Uniform Meaning Representation (UMR) for Latin
Uniform Meaning Representation (UMR) is a meaning representation framework designed to annotate the semantic content of a text. It is primarily based on Abstract Meaning Representation (AMR), but was explicitly developed with cross-linguistic scope in mind. UMR aims to extend AMR to other languages, and in particular to morphologically complex, possibly low-resource languages, by adjusting the AMR schema to make it more cross-linguistically applicable. UMR also adds new semantic coverage to the schema by providing representation for tense, aspect, modality, and scope, and enhances the representation by designing document-level dependency structures for linguistic phenomena such as temporal and modal relations, as well as coreference, which may extend beyond sentence. UMR is intended to be scalable, learnable, and cross-linguistically plausible, and it is designed to support both lexical and logical inference.
Data releases
-
UMR 1.0
This data release did not include any Latin data, but is listed here for completeness. It is available in the LINDAT/CLARIAH-CZ repository, and it contains data annotated by the U.S. team for six langauges: Arapaho, Chinese, Kukama, English, Navajo, Sanapaná.
-
UMR 2.0
This data release contains the first version of the manually annotated Latin data and of the converted Czech data, also by the ÚFAL MFF UK team. It is available in the LINDAT/CLARIAH-CZ repository at TBA.
Project objectives
This project aims to explore how to adapt the UMR framework to a larger number of languages (namely Latin and Romance languages).
In particular,
-
it places a special focus on historical languages, absent from the UMR 1.0 collection. The manual annotation of a sample of Latin data contributes to this objective.
-
it investigates strategies for the (semi-)automatic extraction of UMR annotations from syntactic resources, such as Universal Dependencies.
Latin in UMR 2.0
The Latin sentences included in the UMR 2.0 release are sourced from a portion of the Latin Dependency Treebank (LDT) that was made available by the Index Thomisticus Project; before releasing the data, the project corrected it at the syntactic layer and annotated it from scratch at a semantic/pragmatic one. The sentences annotated in UMR are all taken from Sallust's De Coniuratione Catilinae ("Conspiracy of Catiline"). The annotation of the source LDT data reflects that of the Prague Dependency Treebank (PDT), including a detailed annotation at the tectogrammatical level that focuses on the syntactic-semantic properties of the language. This is particularly relevant in relation to the UMR for Czech project, also carried out by the ÚFAL MFF UK team, which explores a (semi-)automatic conversion of PDT data into the UMR format.
Publications
-
Gamba, F. 2024. Predicate Sense Disambiguation for UMR Annotation of Latin: Challenges and Insights. In Proceedings of the 1st Workshop on Machine Learning for Ancient Languages (ML4AL 2024), pages 19–29, Hybrid in Bangkok, Thailand and online. Association for Computational Linguistics.
-
Lopatková, M., Fučíková, E., Gamba, F., Štěpánek, J., Zeman, D., Zikánová, Š. 2024. Towards a Conversion of the Prague Dependency Treebank Data to the Uniform Meaning Representation. In Proceedings of the 24th Conference Information Technologies – Applications and Theory (ITAT 2024), pages 62–76, CEUR-WS.org, Košice, Slovakia.
Related projects
The development of Latin UMRs has been supported by the following projects:
-
Project GAUK No. 104924: Adapting Uniform Meaning Representation (UMR) for the Italic/Romance languages, 2024-2026.

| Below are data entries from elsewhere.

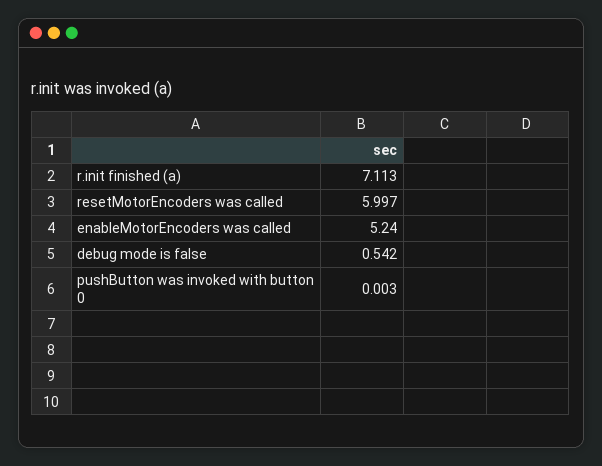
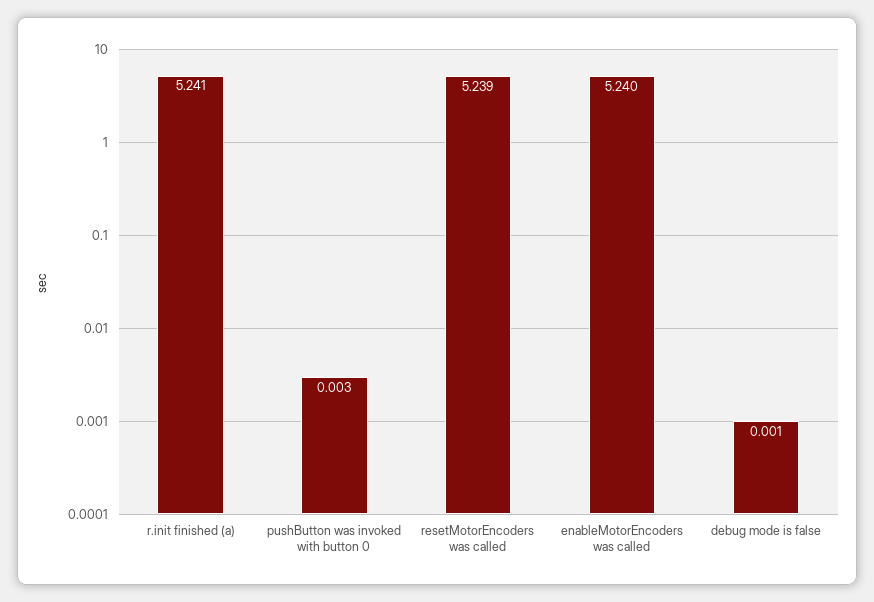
  {
-   "r.init finished (a)": 7.113,
+   "r.init finished (a)": 5.241,
-   "resetMotorEncoders was called": 5.997,
+   "resetMotorEncoders was called": 5.239,
    "enableMotorEncoders was called": 5.24,
-   "debug mode is false": 0.542,
+   "debug mode is false": 0.001,
    "pushButton was invoked with button 0": 0.003
  }

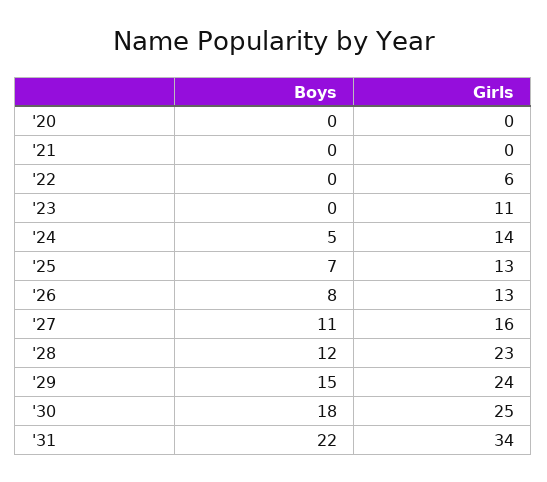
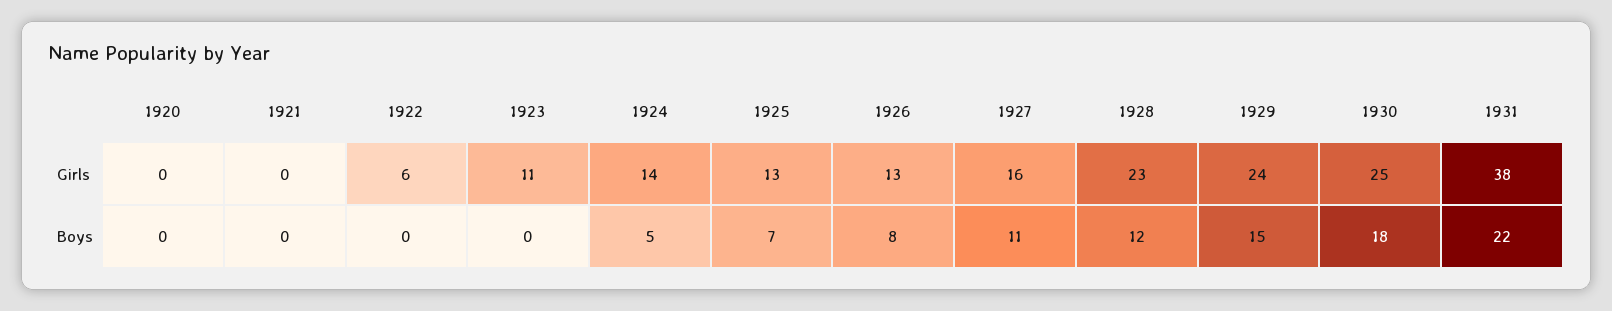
  {
    "Boys": {
      "'20": 0,
      "'21": 0,
      "'22": 0,
      "'23": 0,
      "'24": 5,
      "'25": 7,
      "'26": 8,
      "'27": 11,
      "'28": 12,
      "'29": 15,
      "'30": 18,
      "'31": 22
    },
    "Girls": {
      "'20": 0,
      "'21": 0,
      "'22": 6,
      "'23": 11,
      "'24": 14,
      "'25": 13,
      "'26": 13,
      "'27": 16,
      "'28": 23,
      "'29": 24,
      "'30": 25,
-     "'31": 34
+     "'31": 38
    }
  }

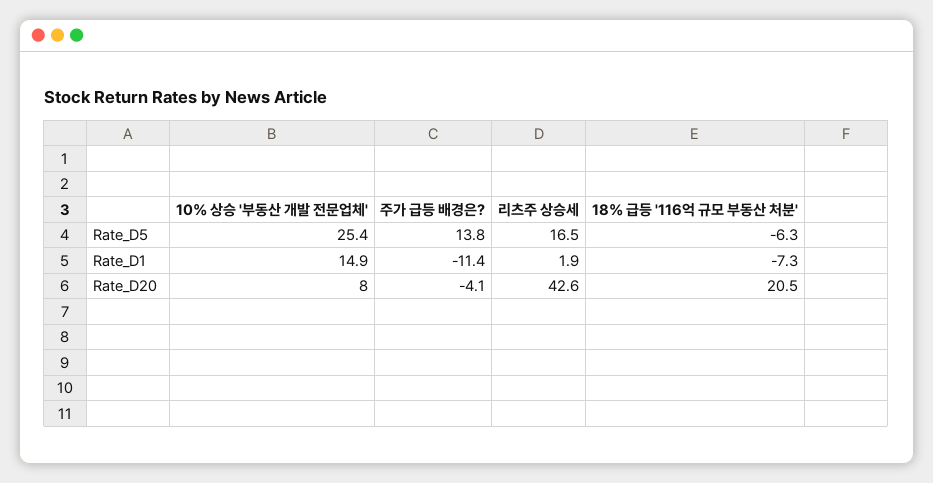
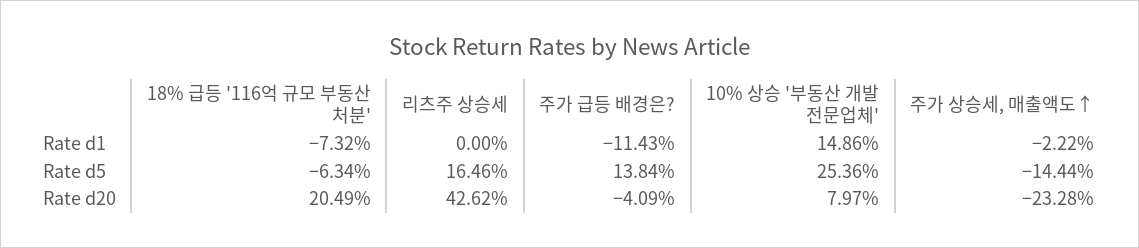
  {
    "10% 상승 '부동산 개발 전문업체'": {
      "Rate_D5": 25.36,
      "Rate_D1": 14.86,
      "Rate_D20": 7.97
    },
    "주가 급등 배경은?": {
      "Rate_D5": 13.84,
      "Rate_D1": -11.43,
      "Rate_D20": -4.09
    },
    "리츠주 상승세": {
      "Rate_D5": 16.46,
-     "Rate_D1": 1.9,
+     "Rate_D1": 0,
      "Rate_D20": 42.62
    },
    "18% 급등 '116억 규모 부동산 처분'": {
      "Rate_D5": -6.34,
      "Rate_D1": -7.32,
      "Rate_D20": 20.49
-   }
+   },
+   "주가 상승세, 매출액도↑": {
+     "Rate_D1": -2.22,
+     "Rate_D5": -14.44,
+     "Rate_D20": -23.28
+   }
  }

This project focuses on developing UMRs for Latin and Romance languages through two primary approaches: manually annotating a sample of data and investigating strategies for the (semi-)automatic extraction of UMR annotations from existing linguistic resources.
-
Project LUSyD: Language Understanding: from Syntax to Discourse, GAČR EXPRO program, Project No. GX20-16819X.
This project serves as the fundamental research on meaning representations in general, testing various Natural Language Understanding tools, work on discourse etc., and the foundations of the SynSemClass event-type ontology. From the UMR perspective, it serves for support of the basic understanding of the UMR principles in the broader approach to meaning representations.
-
Project of the large research infrastructure LINDAT/CLARIAH-CZ, project No. LM2023062, MŠMT LRI program.
This project gives the infrastructural support for hosting the necessary data, tools and services developed in the UMR project and related resources. It also serves as the primary distribution repository for the U.S. partner-developed data.
The work on UMR for Latin is also related to the following project:
-
Project UMR – Uniform Meaning Representation, No. LUAUS23283, in the Inter-Excellence II program (Inter-Action subprogram), 2023-2027.
The project supports primarily cooperation with the U.S. partner, preparation for release, manual checks, and the work on the SynSemClass event-type ontology for application on UMR.